The Aeropress has quickly become one of the most popular manual brewing systems out there. It has gained such a following that now there are yearly regional, national, and worldwide Aeropress championships. The Aeropress’s popularity is largely due to its incredible versatility: it can brew anything from a super strong shot that approaches espresso to a standard full cup of coffee, and anywhere in between. Its brew dynamics incorporate the paper filter of a pour-over, the full-immersion steeping chamber of a French press, and the pressure of espresso (albeit not nearly the 9 bars you get from a pump). This allows you to brew a single coffee dozens of different ways with the same tool.
So the Aeropress was intended for versatility when it comes to brewing, but one method that the creator Alan Adler probably didn’t intend for was its ability to replicate a miniature Kyoto cold-drip tower. Kyoto is a cold brew method that draws its inspiration from the pour-over. With traditional cold brew, we rely on time to extract the coffee as it steeps in a full immersion with cold water. With Kyoto, we rely on gravity to pull water through a bed of grounds as fresh water is constantly being added until the desired strength is achieved. These differences in brew dynamics make a significant difference, especially on a small-scale brew. Cold brewing with immersion will always take around 24 hours when brewing in a refrigerator, regardless of batch size (a single cup all the way up to hundreds of gallons). With Kyoto on the Aeropress, you can get a complex single cup of cold brew in as little as 3 hours! I know: that’s still a long time to wait for a cup of coffee, but hey it’s different and worth the try!
You’ll need: an Aeropress, two filters, 400g of fresh water, 31.4g of coffee (I used our cold brew engineered Zing Blend), an empty bottle of water, and a thumbtack.
First cut off the bottom of the water bottle so that it makes a funnel. Leave as much of the bottle as possible though, because this will be our water reservoir for the drip tower.
Use the thumbtack to create a very small hole in the middle of the lid. Test your work by filling the bottle with water and observing the drip rate. You don’t need to get too caught up in a specific rate of drips per minute or anything—you’re just looking for a pretty constant drip that is not to an extreme on either side, i.e. a steady stream or drips more than 3 seconds apart. The goal is to provide enough water to keep the bed of grounds moist throughout the brew, without allowing a pool of water to gather atop the grounds.
Next, assemble the Aeropress and rinse the filter. Add your freshly ground coffee and shake the Aeropress to settle the grounds. A good starting point for the grind is just a hair finer than what you would use for a pour-over.
Now comes the toughest part: take the second filter and pre-wet it. Place this filter on top of the grounds. (It can be helpful to use the Aeropress’s stirring paddle to push the filter down, and cutting a thin rim around the filter before wetting it can help it to fit better inside the brewing chamber.) If a little bit of coffee gets trapped on top of the filter, it’ll be okay.

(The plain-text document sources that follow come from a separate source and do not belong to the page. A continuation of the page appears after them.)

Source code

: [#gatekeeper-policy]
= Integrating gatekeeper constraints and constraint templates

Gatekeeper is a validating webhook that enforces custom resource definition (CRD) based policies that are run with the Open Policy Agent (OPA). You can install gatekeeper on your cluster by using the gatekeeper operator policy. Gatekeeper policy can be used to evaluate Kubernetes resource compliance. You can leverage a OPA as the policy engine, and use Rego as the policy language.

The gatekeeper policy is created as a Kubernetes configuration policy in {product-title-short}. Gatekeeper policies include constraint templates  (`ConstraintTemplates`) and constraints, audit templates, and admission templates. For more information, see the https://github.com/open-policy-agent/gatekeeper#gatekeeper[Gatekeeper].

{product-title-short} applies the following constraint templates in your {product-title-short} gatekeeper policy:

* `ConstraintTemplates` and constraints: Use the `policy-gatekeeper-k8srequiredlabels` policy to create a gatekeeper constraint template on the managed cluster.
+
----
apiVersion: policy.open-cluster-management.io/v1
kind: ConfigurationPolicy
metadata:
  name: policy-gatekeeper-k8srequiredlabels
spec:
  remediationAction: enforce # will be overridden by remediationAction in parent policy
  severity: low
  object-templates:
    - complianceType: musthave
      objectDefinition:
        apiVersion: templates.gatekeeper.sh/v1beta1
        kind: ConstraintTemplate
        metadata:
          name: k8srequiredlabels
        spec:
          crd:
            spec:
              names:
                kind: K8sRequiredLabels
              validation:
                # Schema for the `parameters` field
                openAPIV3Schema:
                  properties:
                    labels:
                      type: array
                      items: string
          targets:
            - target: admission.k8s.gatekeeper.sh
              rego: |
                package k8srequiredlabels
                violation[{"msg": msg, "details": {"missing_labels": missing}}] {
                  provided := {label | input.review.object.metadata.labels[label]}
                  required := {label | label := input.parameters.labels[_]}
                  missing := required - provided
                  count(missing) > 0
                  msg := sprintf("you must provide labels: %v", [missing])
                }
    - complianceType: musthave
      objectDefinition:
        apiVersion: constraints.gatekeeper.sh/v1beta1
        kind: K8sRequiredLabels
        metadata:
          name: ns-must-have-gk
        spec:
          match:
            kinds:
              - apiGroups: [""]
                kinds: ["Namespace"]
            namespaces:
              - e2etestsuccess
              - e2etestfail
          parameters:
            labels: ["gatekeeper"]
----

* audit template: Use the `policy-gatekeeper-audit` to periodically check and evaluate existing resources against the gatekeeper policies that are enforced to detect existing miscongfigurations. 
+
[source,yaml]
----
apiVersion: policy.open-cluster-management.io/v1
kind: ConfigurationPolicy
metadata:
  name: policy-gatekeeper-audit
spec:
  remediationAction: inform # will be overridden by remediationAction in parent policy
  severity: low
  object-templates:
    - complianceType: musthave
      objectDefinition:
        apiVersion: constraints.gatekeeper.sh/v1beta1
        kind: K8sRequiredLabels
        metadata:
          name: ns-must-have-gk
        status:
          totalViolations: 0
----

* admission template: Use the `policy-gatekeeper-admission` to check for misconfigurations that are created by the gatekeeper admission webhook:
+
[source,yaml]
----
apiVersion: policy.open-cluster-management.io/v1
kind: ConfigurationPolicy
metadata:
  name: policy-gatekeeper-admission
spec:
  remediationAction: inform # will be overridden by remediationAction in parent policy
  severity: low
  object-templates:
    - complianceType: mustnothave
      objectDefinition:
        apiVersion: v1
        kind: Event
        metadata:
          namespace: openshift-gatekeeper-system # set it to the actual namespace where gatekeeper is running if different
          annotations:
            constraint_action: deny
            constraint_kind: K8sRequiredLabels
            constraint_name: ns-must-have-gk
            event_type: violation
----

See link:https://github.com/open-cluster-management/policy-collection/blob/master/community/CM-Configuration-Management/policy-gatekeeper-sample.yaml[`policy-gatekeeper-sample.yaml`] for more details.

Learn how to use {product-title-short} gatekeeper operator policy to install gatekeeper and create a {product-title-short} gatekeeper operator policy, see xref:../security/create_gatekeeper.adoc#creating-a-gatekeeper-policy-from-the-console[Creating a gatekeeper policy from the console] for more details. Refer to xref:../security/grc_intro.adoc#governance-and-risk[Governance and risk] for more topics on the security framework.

Lastly, place the water bottle upside down inside the brewing chamber and fill with water. All that’s left now is to wait. It should take 2-3 hours at room temp. Once all of the water has made its way through the coffee, enjoy the final brew over ice.
I found this brew method, once grind was dialed in, to be a bit lighter in body than full immersion brewing and the flavor profile of the cup to be more layered. It started light and sweet up front with the berry sweetness of the Ethiopian, then slowly faded to the fresh earthiness of the Sumatran, and finally finished with the milk chocolate base of the Nicaraguan.
Of course, we’re partial to full-immersion cold brew (it’s our pride and joy!), but you can never have too many ways to brew a cup of coffee—so play around and have fun!